§ COMPITO DA SVOLGERE
Nel brano sugli abusi edilizi, a chi spetta l'ultima parola se la Soprintendenza non esprime il proprio parere nei termini di legge?

§ BRANO DA LEGGERE
........

Abusi edilizi, l’ultima parola spetta al Comune o alla Soprintendenza?
NORMATIVA
Abusi edilizi, l’ultima parola spetta al Comune o alla Soprintendenza?
Due pronunce del Tar Sicilia e Tar Puglia spiegano se la Soprintendenza può imporre sanzioni e cosa accade in caso di parere tardivo

06/05/2025 - I poteri della Soprintendenza nell’ambito dei procedimenti di condono e sanatoria edilizia o paesaggistica hanno dei limiti.
La Soprintendenza, ad esempio, non può imporre sanzioni e deve esprimere il proprio parere rispettando i termini di legge perché, in caso contrario, l’ultima parola spetta al Comune in cui si trova l’immobile da regolarizzare.

........

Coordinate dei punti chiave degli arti

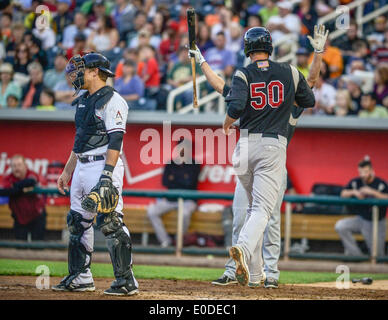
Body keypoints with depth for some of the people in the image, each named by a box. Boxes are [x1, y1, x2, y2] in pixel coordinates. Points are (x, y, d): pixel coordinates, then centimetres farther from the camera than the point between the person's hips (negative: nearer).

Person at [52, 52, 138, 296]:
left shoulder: (112, 101, -10)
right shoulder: (83, 102, 18)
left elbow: (115, 140, -18)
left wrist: (107, 173, -26)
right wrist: (67, 172, 22)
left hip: (104, 165, -10)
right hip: (82, 167, 10)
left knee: (110, 221, -14)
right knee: (78, 221, 11)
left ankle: (126, 280, -11)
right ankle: (80, 278, 18)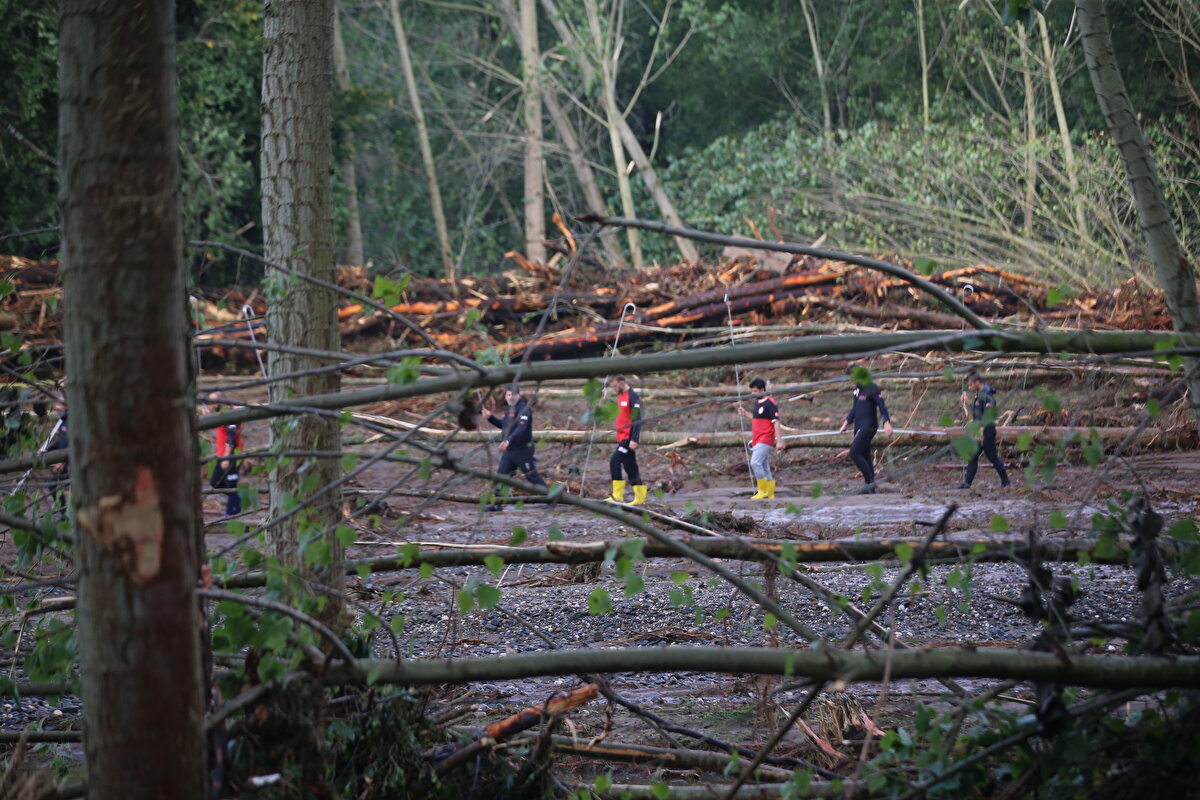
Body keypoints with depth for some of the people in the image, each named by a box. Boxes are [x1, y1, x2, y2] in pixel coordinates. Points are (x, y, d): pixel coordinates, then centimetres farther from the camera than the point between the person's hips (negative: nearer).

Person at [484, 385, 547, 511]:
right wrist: (491, 417, 14)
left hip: (522, 450, -8)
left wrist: (508, 441, -41)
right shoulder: (509, 410, 14)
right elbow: (502, 424, 30)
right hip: (509, 450, 8)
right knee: (502, 475, 5)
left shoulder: (524, 409, -15)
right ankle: (497, 504, 10)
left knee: (532, 476, -2)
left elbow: (521, 428, -29)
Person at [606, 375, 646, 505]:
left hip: (629, 438, -10)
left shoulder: (633, 396, -11)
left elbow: (637, 419, -17)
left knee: (615, 462, -15)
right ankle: (640, 497, 13)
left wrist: (634, 439, -23)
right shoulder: (621, 397, 17)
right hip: (622, 438, 10)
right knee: (630, 467, 9)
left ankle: (617, 496, -13)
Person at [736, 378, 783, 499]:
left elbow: (776, 422, -14)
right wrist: (745, 414, 22)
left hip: (765, 440, -9)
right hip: (757, 441, 9)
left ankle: (763, 491, -12)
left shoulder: (770, 403, -11)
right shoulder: (757, 402, 16)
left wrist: (779, 440, -18)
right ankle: (770, 495, 14)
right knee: (765, 468, 10)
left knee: (755, 463, -19)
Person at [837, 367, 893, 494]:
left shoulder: (872, 389, -12)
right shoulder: (857, 389, 15)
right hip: (859, 427, 9)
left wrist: (887, 423, -30)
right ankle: (870, 488, 14)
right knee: (865, 456, 10)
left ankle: (870, 481, -12)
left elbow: (882, 406, -18)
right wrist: (846, 423, 19)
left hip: (868, 427, -9)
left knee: (854, 453, -18)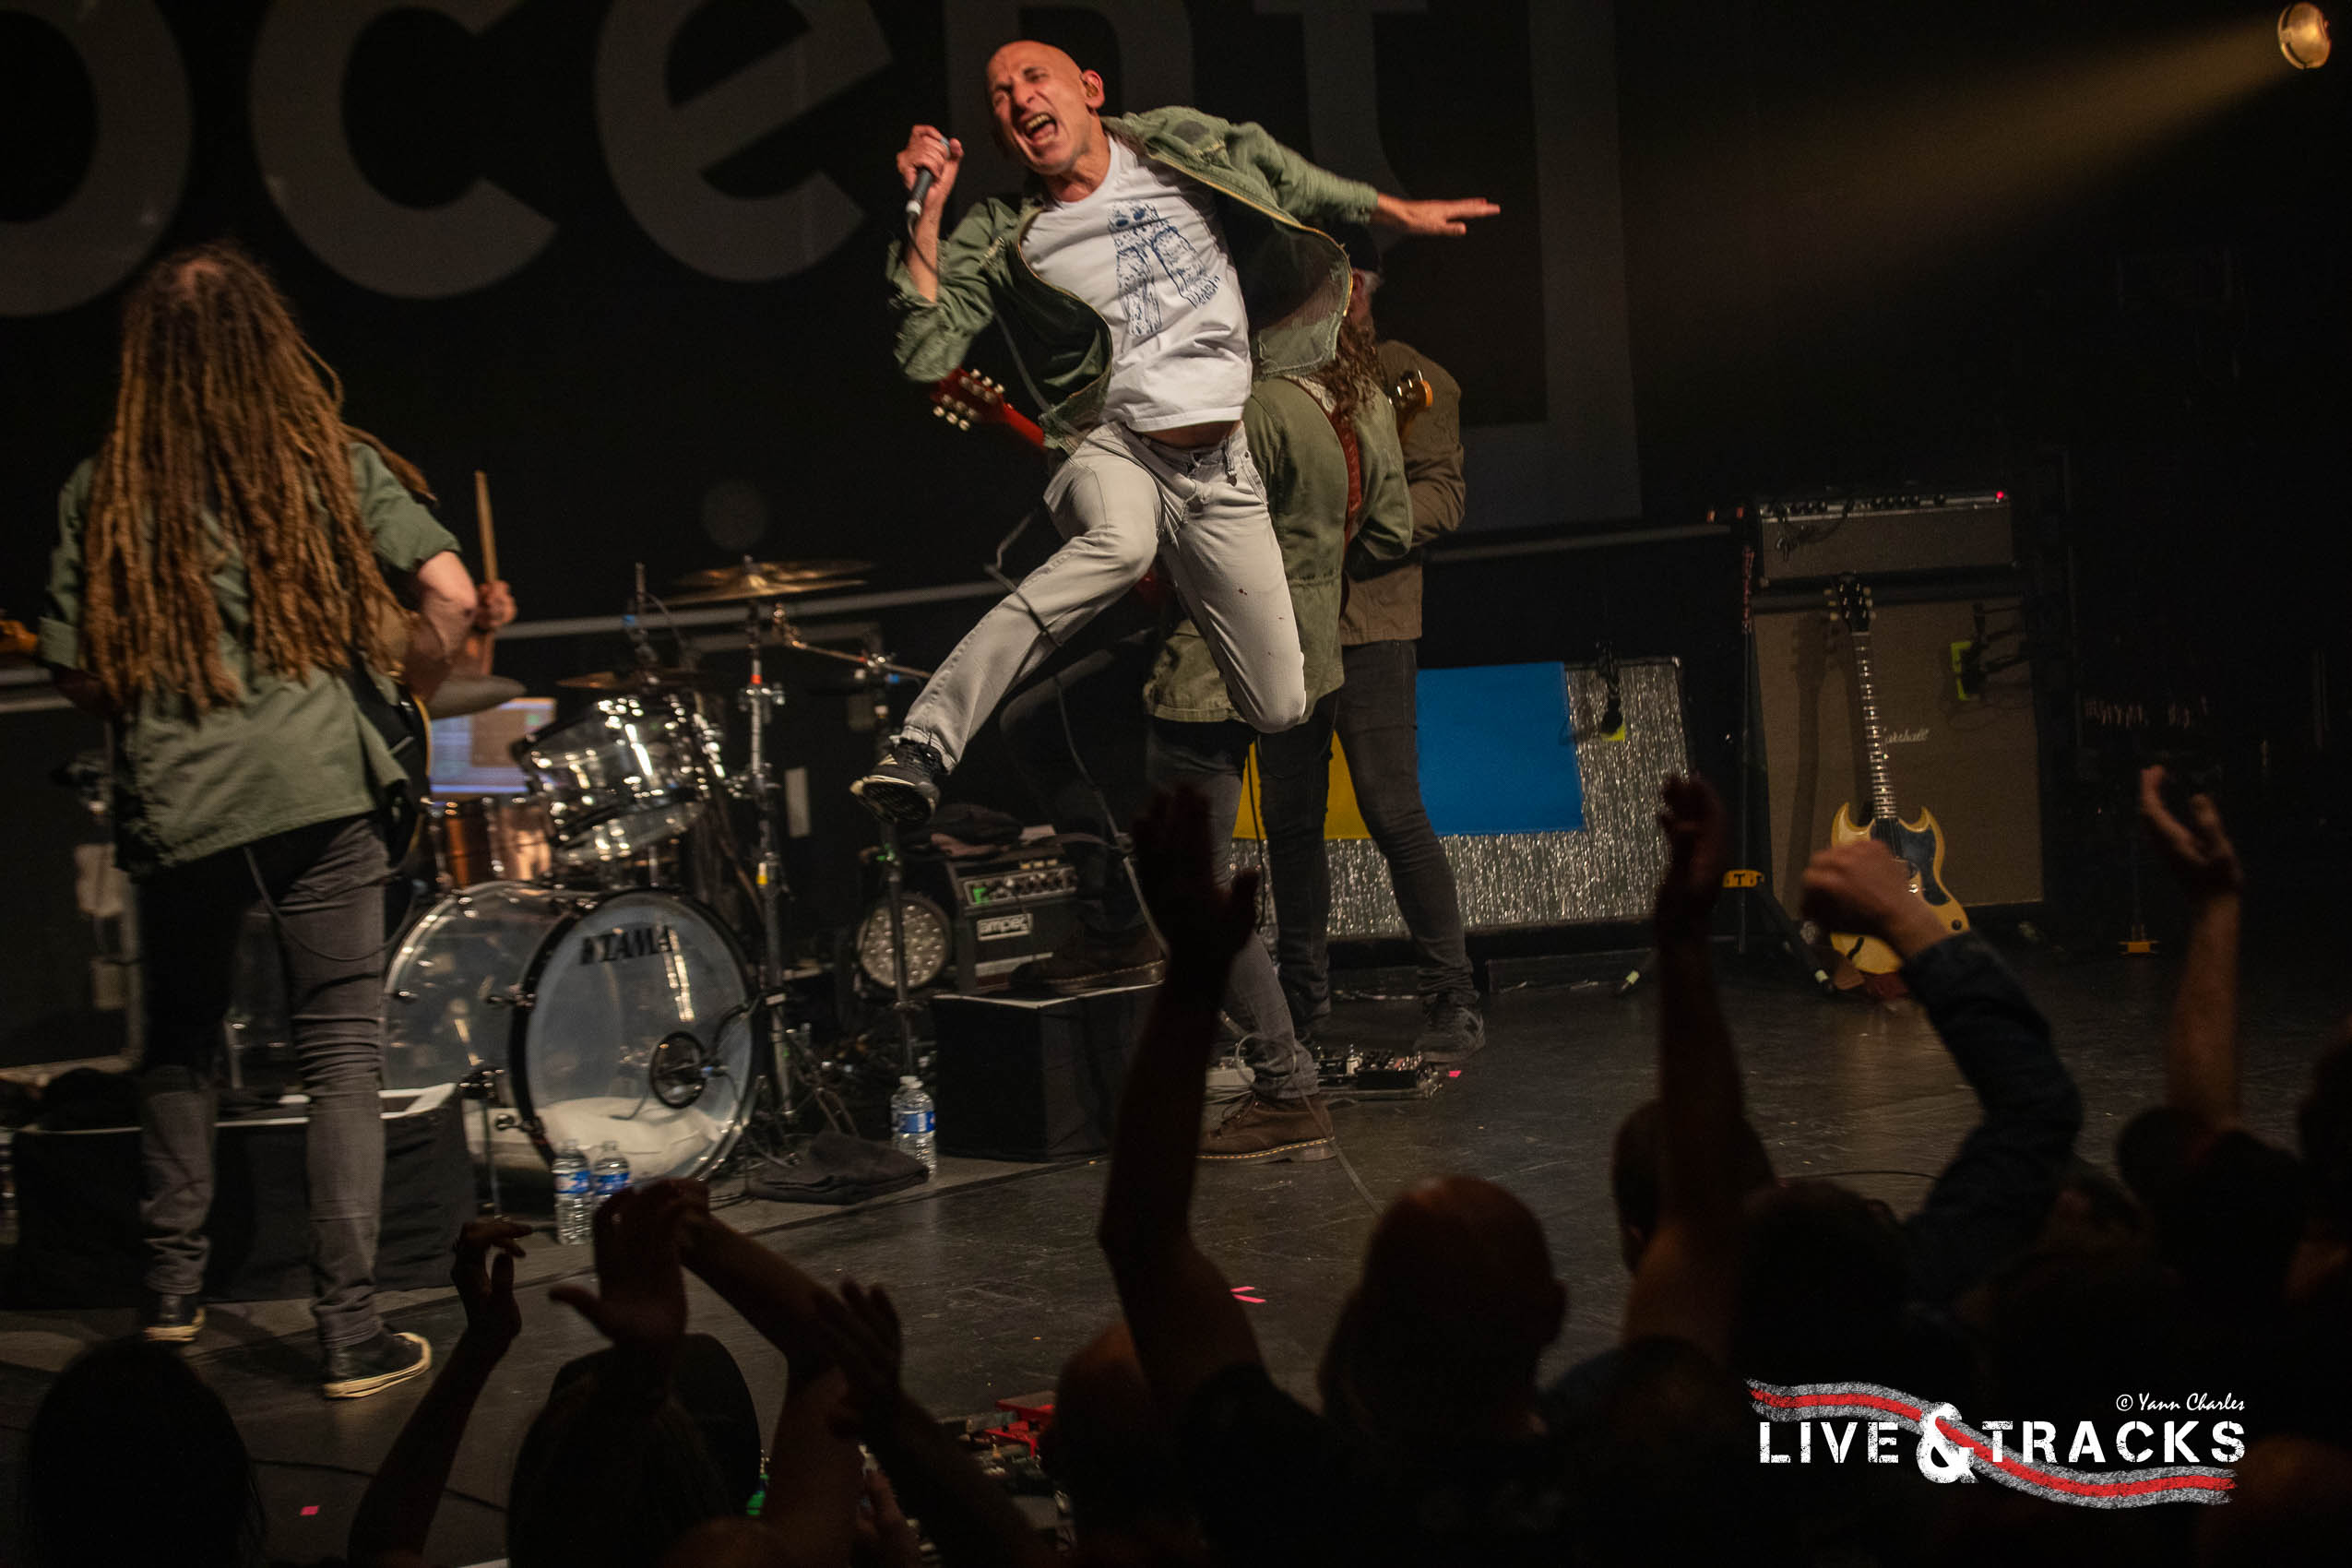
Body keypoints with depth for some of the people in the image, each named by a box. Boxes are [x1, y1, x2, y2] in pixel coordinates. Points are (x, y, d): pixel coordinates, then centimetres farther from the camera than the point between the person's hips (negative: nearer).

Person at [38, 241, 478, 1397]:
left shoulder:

........

§ SOLUZIONE DEL PROBLEMA
Al Comune in cui si trova l'immobile da regolarizzare.